Dynamical Abelianization and anomalies in chiral gauge theories (2206.00538v2)

Abstract: We explore the idea that in some class of strongly-coupled chiral $SU(N)$ gauge theories the infrared dynamics might be characterized by a bifermion condensate in the adjoint representation of the color gauge group. As an illustration, in this work we revisit an $SU(N)$ chiral gauge theory with Weyl fermions in a symmetric ($\psi$) and anti-antisymmetric ($\chi$) tensor representations, together with eight fermions in the anti-fundamental representations ($\eta$), which we called $\psi\chi\eta$ model in the previous investigations.
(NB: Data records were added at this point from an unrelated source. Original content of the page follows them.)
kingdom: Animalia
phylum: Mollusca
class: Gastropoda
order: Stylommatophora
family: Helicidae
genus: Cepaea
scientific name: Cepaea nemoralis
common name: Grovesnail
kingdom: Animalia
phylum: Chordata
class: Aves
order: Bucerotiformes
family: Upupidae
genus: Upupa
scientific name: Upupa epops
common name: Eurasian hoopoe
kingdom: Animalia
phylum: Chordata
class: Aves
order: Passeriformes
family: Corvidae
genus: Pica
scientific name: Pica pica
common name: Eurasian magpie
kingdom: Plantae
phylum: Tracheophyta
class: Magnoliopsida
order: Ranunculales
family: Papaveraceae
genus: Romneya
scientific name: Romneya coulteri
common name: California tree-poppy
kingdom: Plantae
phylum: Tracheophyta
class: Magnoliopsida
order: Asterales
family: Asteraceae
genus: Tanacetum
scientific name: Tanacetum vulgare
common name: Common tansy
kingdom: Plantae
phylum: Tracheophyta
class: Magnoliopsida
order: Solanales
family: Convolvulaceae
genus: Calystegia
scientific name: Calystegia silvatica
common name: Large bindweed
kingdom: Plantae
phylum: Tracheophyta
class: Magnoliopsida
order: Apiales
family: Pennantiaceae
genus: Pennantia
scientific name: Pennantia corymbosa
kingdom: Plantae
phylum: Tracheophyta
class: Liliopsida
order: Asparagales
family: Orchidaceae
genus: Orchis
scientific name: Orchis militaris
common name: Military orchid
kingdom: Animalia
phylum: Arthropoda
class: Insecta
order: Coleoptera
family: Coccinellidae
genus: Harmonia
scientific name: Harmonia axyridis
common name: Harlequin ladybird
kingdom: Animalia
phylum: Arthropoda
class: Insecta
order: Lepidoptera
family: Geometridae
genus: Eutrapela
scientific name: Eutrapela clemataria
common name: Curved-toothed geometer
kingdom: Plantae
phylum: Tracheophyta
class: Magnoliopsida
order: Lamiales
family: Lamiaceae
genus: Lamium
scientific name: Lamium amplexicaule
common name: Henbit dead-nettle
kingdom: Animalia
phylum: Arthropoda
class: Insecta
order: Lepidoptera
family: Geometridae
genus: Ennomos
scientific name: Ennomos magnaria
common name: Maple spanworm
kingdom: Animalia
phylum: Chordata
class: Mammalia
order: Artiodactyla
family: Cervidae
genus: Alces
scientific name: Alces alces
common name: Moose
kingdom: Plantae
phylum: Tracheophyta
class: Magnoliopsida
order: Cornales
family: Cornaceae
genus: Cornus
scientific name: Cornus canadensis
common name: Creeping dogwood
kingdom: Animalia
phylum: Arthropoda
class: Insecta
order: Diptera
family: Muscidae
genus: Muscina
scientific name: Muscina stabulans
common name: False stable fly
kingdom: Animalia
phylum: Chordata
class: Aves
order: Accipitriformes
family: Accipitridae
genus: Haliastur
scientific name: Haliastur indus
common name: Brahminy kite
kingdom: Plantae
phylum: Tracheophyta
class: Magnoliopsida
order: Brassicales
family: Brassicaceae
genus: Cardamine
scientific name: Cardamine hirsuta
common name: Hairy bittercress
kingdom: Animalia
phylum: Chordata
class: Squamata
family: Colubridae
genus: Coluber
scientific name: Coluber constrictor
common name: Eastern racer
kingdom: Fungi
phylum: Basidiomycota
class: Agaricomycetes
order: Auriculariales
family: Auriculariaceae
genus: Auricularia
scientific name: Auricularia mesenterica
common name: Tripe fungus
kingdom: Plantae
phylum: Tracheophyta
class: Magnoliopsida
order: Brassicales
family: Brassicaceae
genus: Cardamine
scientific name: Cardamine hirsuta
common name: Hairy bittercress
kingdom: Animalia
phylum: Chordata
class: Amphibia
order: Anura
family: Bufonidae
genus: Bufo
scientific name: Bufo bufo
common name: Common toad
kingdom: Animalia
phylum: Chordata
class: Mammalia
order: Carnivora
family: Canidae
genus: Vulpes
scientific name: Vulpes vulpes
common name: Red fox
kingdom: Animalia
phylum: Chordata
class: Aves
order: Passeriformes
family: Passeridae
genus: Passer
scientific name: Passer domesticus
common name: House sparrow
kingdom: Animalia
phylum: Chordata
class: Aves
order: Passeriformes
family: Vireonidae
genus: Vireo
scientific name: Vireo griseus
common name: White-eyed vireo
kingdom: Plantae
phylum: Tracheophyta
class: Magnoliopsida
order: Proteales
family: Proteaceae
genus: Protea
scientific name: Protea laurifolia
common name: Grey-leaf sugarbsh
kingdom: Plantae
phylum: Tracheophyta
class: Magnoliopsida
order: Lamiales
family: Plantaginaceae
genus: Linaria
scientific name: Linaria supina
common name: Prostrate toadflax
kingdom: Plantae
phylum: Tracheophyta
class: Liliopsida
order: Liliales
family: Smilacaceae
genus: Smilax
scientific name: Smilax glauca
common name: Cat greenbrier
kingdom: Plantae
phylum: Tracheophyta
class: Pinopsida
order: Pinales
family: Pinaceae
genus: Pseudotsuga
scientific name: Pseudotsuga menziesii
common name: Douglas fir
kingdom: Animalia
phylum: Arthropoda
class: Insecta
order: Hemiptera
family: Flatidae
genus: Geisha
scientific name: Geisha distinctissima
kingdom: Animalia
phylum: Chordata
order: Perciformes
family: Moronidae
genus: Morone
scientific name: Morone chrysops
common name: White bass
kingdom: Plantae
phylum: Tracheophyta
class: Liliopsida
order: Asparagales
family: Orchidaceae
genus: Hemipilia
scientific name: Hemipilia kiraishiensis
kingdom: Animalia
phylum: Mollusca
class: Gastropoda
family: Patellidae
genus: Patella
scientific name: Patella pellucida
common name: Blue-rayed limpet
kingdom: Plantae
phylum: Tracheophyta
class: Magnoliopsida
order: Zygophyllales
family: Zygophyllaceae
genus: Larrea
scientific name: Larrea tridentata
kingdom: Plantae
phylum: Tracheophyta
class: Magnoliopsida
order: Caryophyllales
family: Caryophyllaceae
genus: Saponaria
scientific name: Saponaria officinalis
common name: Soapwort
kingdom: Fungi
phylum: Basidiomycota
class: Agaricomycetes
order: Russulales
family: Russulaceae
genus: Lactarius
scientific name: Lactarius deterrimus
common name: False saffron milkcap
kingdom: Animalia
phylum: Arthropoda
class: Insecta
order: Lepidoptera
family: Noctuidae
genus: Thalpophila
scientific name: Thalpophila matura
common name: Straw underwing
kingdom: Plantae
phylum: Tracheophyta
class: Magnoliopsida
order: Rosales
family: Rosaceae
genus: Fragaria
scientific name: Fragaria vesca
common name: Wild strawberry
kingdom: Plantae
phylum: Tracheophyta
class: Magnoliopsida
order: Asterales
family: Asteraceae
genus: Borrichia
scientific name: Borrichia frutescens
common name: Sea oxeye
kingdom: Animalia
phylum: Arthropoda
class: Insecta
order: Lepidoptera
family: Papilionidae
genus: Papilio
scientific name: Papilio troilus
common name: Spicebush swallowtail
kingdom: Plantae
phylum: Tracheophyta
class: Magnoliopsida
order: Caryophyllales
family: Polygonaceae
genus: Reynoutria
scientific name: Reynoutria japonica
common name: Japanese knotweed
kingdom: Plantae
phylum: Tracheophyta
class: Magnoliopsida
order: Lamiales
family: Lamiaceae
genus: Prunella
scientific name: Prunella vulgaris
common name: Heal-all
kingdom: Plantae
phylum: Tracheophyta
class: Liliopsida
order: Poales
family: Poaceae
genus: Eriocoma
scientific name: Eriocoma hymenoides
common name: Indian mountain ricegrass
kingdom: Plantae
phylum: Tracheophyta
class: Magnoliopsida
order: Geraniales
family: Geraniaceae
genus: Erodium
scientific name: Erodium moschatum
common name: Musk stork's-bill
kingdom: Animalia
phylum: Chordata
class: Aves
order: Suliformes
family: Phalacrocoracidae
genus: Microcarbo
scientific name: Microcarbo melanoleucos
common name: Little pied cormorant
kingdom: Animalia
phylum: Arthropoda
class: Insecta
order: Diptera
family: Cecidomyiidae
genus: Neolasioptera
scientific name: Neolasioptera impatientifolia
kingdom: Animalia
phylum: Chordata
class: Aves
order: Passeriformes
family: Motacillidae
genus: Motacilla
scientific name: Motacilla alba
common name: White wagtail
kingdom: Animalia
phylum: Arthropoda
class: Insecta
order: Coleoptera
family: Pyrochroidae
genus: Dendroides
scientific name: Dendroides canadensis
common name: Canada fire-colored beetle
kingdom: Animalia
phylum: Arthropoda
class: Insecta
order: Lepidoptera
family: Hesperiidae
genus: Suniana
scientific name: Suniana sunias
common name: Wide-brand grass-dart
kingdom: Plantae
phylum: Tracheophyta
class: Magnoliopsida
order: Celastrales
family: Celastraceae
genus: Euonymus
We study the infrared dynamics of this system more carefully, by assuming dynamical Abelianization, a phenomenon familiar from ${\cal N}=2$ supersymmetric gauge theories, and by analyzing the way various continuous and discrete symmetries are realized at low energies. We submit then these ideas to a more stringent test, by taking into account some higher-form symmetries and the consequent mixed anomalies. A detailed analysis of the mixed anomalies involving certain $0$-form $U(1)$ symmetries and the color-flavor locked $1$-form $Z_N$ symmetry in the $\psi\chi\eta$ system shows that the proposed infrared dynamics is consistent with it.